A Hove family doctor has earned more than a million pounds from the NHS in the past three years.
The revelation follows a report in The Mail on Sunday as the newspaper published responses to a request made under the Freedom of Information (FoI) Act.
The report can be read here.
The local GP is believed to be Dr Nigel Higson, who runs two surgeries in Hove – Goodwood Court Medical Centre in Cromwell Road and the Eaton Centre in nearby Eaton Gardens.
He is widely regarded as one of the hardest working doctors in the area with high patient satisfaction ratings.
Brighton and Hove’s best-paid GP’s earnings for the 2008-09 tax year were reported to be among the top ten in Britain, according to the survey.
But they were down compared with the two previous years.
He made £308,368 in 2008-09. This compared with £369,323 in 2007-08 and £366,640 in 2006-07 – in total more than £1 million from the NHS over three years.
Dr Higson’s practice is paid on the same basis as every other practice in Brighton and Hove and is believed to be among the most cost-efficient.

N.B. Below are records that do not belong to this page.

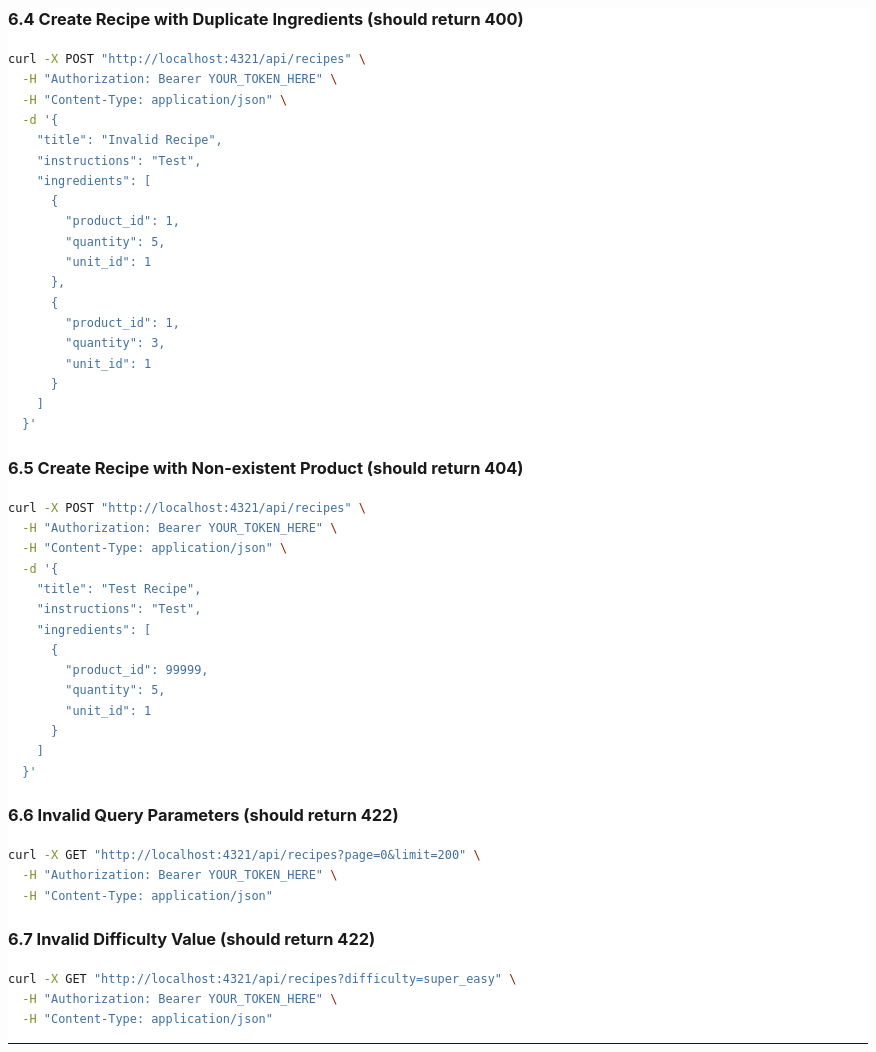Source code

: ### 6.4 Create Recipe with Duplicate Ingredients (should return 400)
```bash
curl -X POST "http://localhost:4321/api/recipes" \
  -H "Authorization: Bearer YOUR_TOKEN_HERE" \
  -H "Content-Type: application/json" \
  -d '{
    "title": "Invalid Recipe",
    "instructions": "Test",
    "ingredients": [
      {
        "product_id": 1,
        "quantity": 5,
        "unit_id": 1
      },
      {
        "product_id": 1,
        "quantity": 3,
        "unit_id": 1
      }
    ]
  }'
```

### 6.5 Create Recipe with Non-existent Product (should return 404)
```bash
curl -X POST "http://localhost:4321/api/recipes" \
  -H "Authorization: Bearer YOUR_TOKEN_HERE" \
  -H "Content-Type: application/json" \
  -d '{
    "title": "Test Recipe",
    "instructions": "Test",
    "ingredients": [
      {
        "product_id": 99999,
        "quantity": 5,
        "unit_id": 1
      }
    ]
  }'
```

### 6.6 Invalid Query Parameters (should return 422)
```bash
curl -X GET "http://localhost:4321/api/recipes?page=0&limit=200" \
  -H "Authorization: Bearer YOUR_TOKEN_HERE" \
  -H "Content-Type: application/json"
```

### 6.7 Invalid Difficulty Value (should return 422)
```bash
curl -X GET "http://localhost:4321/api/recipes?difficulty=super_easy" \
  -H "Authorization: Bearer YOUR_TOKEN_HERE" \
  -H "Content-Type: application/json"
```

---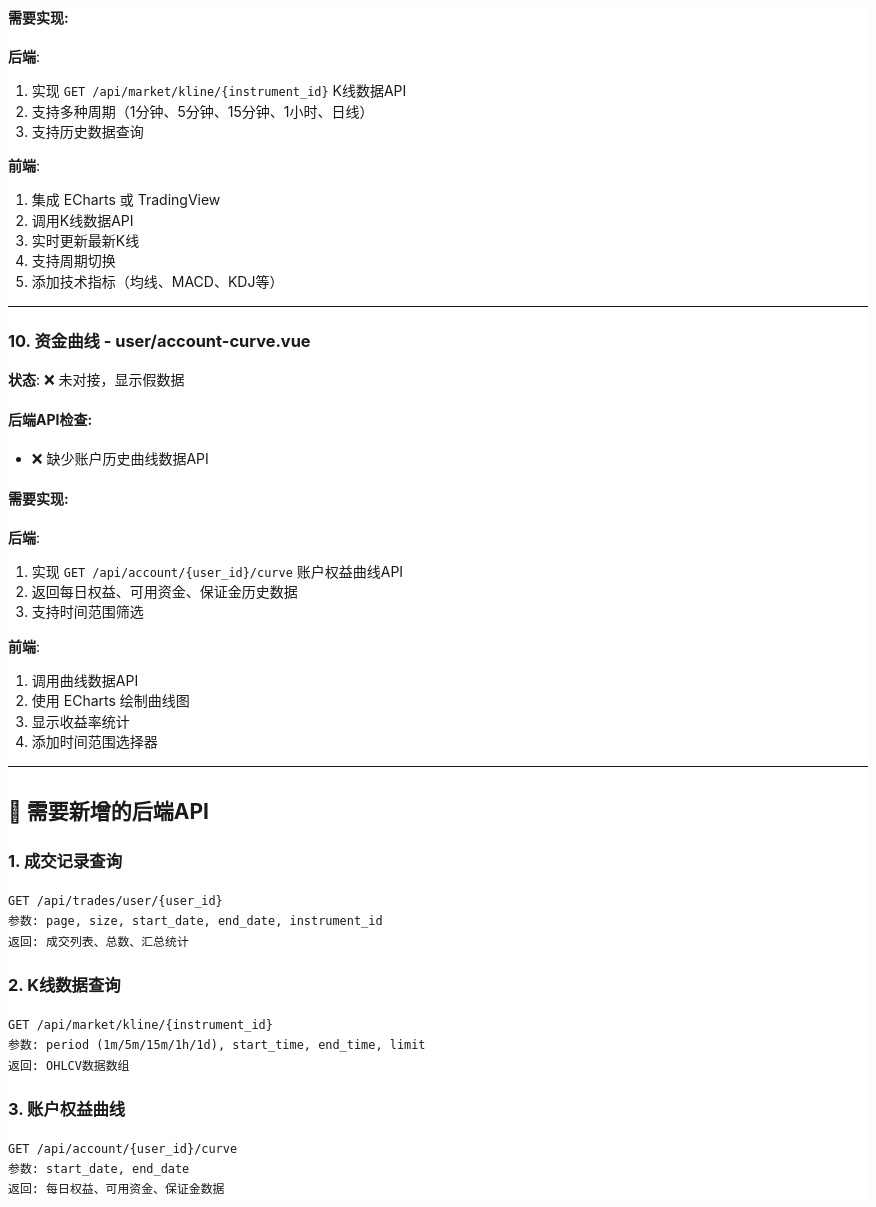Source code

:#### 需要实现:
**后端**:
1. 实现 `GET /api/market/kline/{instrument_id}` K线数据API
2. 支持多种周期（1分钟、5分钟、15分钟、1小时、日线）
3. 支持历史数据查询

**前端**:
1. 集成 ECharts 或 TradingView
2. 调用K线数据API
3. 实时更新最新K线
4. 支持周期切换
5. 添加技术指标（均线、MACD、KDJ等）

---

### 10. 资金曲线 - user/account-curve.vue
**状态**: ❌ 未对接，显示假数据

#### 后端API检查:
- ❌ 缺少账户历史曲线数据API

#### 需要实现:
**后端**:
1. 实现 `GET /api/account/{user_id}/curve` 账户权益曲线API
2. 返回每日权益、可用资金、保证金历史数据
3. 支持时间范围筛选

**前端**:
1. 调用曲线数据API
2. 使用 ECharts 绘制曲线图
3. 显示收益率统计
4. 添加时间范围选择器

---

## 🔧 需要新增的后端API

### 1. 成交记录查询
```
GET /api/trades/user/{user_id}
参数: page, size, start_date, end_date, instrument_id
返回: 成交列表、总数、汇总统计
```

### 2. K线数据查询
```
GET /api/market/kline/{instrument_id}
参数: period (1m/5m/15m/1h/1d), start_time, end_time, limit
返回: OHLCV数据数组
```

### 3. 账户权益曲线
```
GET /api/account/{user_id}/curve
参数: start_date, end_date
返回: 每日权益、可用资金、保证金数据
```
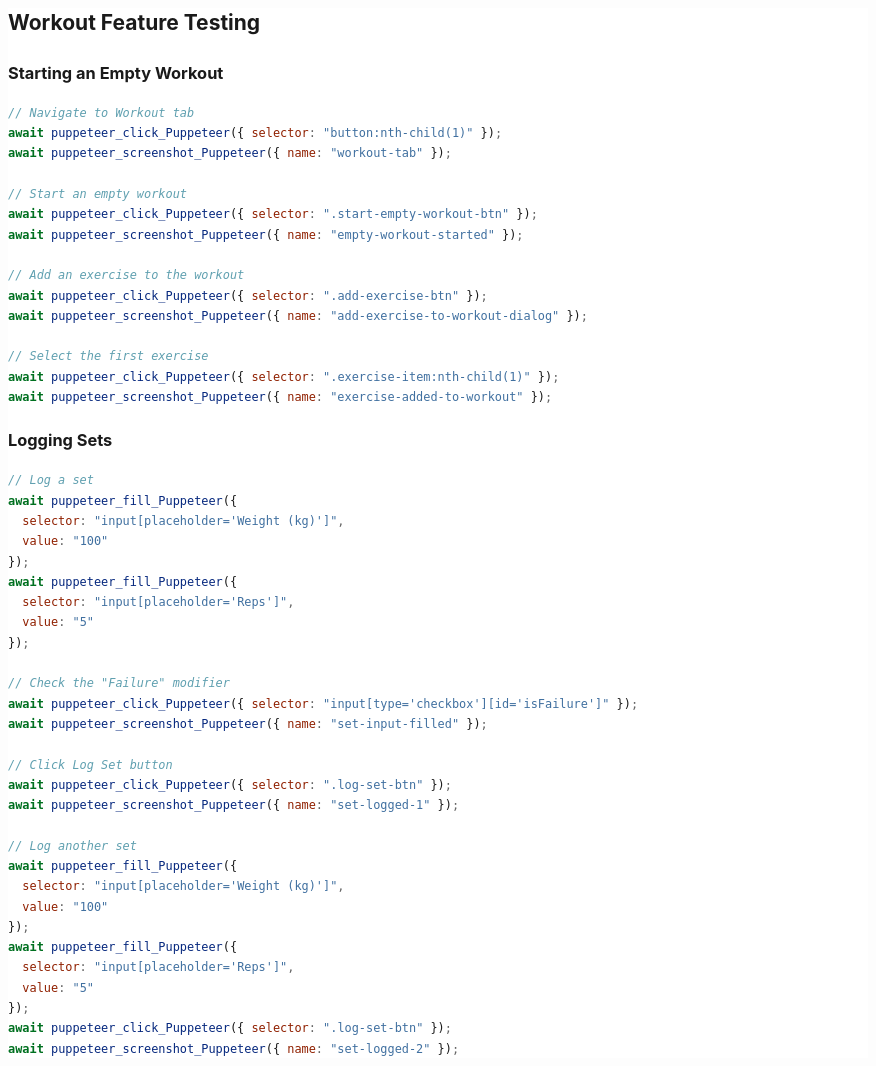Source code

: ## Workout Feature Testing

### Starting an Empty Workout

```javascript
// Navigate to Workout tab
await puppeteer_click_Puppeteer({ selector: "button:nth-child(1)" });
await puppeteer_screenshot_Puppeteer({ name: "workout-tab" });

// Start an empty workout
await puppeteer_click_Puppeteer({ selector: ".start-empty-workout-btn" });
await puppeteer_screenshot_Puppeteer({ name: "empty-workout-started" });

// Add an exercise to the workout
await puppeteer_click_Puppeteer({ selector: ".add-exercise-btn" });
await puppeteer_screenshot_Puppeteer({ name: "add-exercise-to-workout-dialog" });

// Select the first exercise
await puppeteer_click_Puppeteer({ selector: ".exercise-item:nth-child(1)" });
await puppeteer_screenshot_Puppeteer({ name: "exercise-added-to-workout" });
```

### Logging Sets

```javascript
// Log a set
await puppeteer_fill_Puppeteer({ 
  selector: "input[placeholder='Weight (kg)']", 
  value: "100" 
});
await puppeteer_fill_Puppeteer({ 
  selector: "input[placeholder='Reps']", 
  value: "5" 
});

// Check the "Failure" modifier
await puppeteer_click_Puppeteer({ selector: "input[type='checkbox'][id='isFailure']" });
await puppeteer_screenshot_Puppeteer({ name: "set-input-filled" });

// Click Log Set button
await puppeteer_click_Puppeteer({ selector: ".log-set-btn" });
await puppeteer_screenshot_Puppeteer({ name: "set-logged-1" });

// Log another set
await puppeteer_fill_Puppeteer({ 
  selector: "input[placeholder='Weight (kg)']", 
  value: "100" 
});
await puppeteer_fill_Puppeteer({ 
  selector: "input[placeholder='Reps']", 
  value: "5" 
});
await puppeteer_click_Puppeteer({ selector: ".log-set-btn" });
await puppeteer_screenshot_Puppeteer({ name: "set-logged-2" });
```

On one calculation, compared with the average practice, it saves taxpayers nearly £3 million a year on prescriptions and referring patients for treatment in hospital, by specialists or for community care.
Using the same calculation it saves the NHS £6 million a year compared with the least efficient practice in Brighton and Hove, according to figures collated by the local primary care trust.
One GP also pointed out that Brighton and Hove’s highest-earning doctor had not received any money that would otherwise have been available for patient care in other ways.
A spokesman for Brighton and Hove City Teaching Primary Care Trust (PCT) – also known as NHS Brighton and Hove – said: “The level of income earned by GPs is determined by a national contract and is dependent on a number of issues, including the number of patients registered and how many additional services are provided for the benefit of patients such as enhanced diabetes and mental health care.”
The Mail on Sunday received replies from just under half of all primary care trusts. NHS Brighton and Hove was one of the 71 PCTs out of 152 to reply.
In reply to the newspaper the PCT said that no other family doctors in Brighton and Hove earned more than £200,000.
The newspaper quoted the British Medical Association, which represents doctors, saying that large pay packets were a proper reward for GPs who had achieved entrepreneurial success while maintaining patient care.
According to the report, Dr Richard Vautrey, deputy chairman of the BMA’s GP committee, said: “We are talking about a very small number of high earners.
“The figures relate to a minority of GPs who have become entrepreneurs and businessmen and often run several practices.”
The Conservative and Lib Dem Coalition has frozen doctors’ pay.
Many general practitioners’ salaries have soared since a new GP contract was agreed with the previous Labour Government in 2004.
The 2004 contract is also blamed for ending the requirement that GP surgeries provide out-of-hours cover at nights and weekends. Instead, they can ask private companies to provide doctors on call.
The Coalition Government has said that it would tear up the 2004 contract.
Health Secretary Andrew Lansley has also promised that in future family doctors’ earnings will be more closely linked to the services that they provide for patients and the cost of those services.
Critics believe that the Coalition will extend the changes brought in by the 2004 contract and allow even more businesses to run GP surgeries.
They say that this will merely enrich businessmen rather than doctors instead of tackling the disproportionately high rewards being paid at present.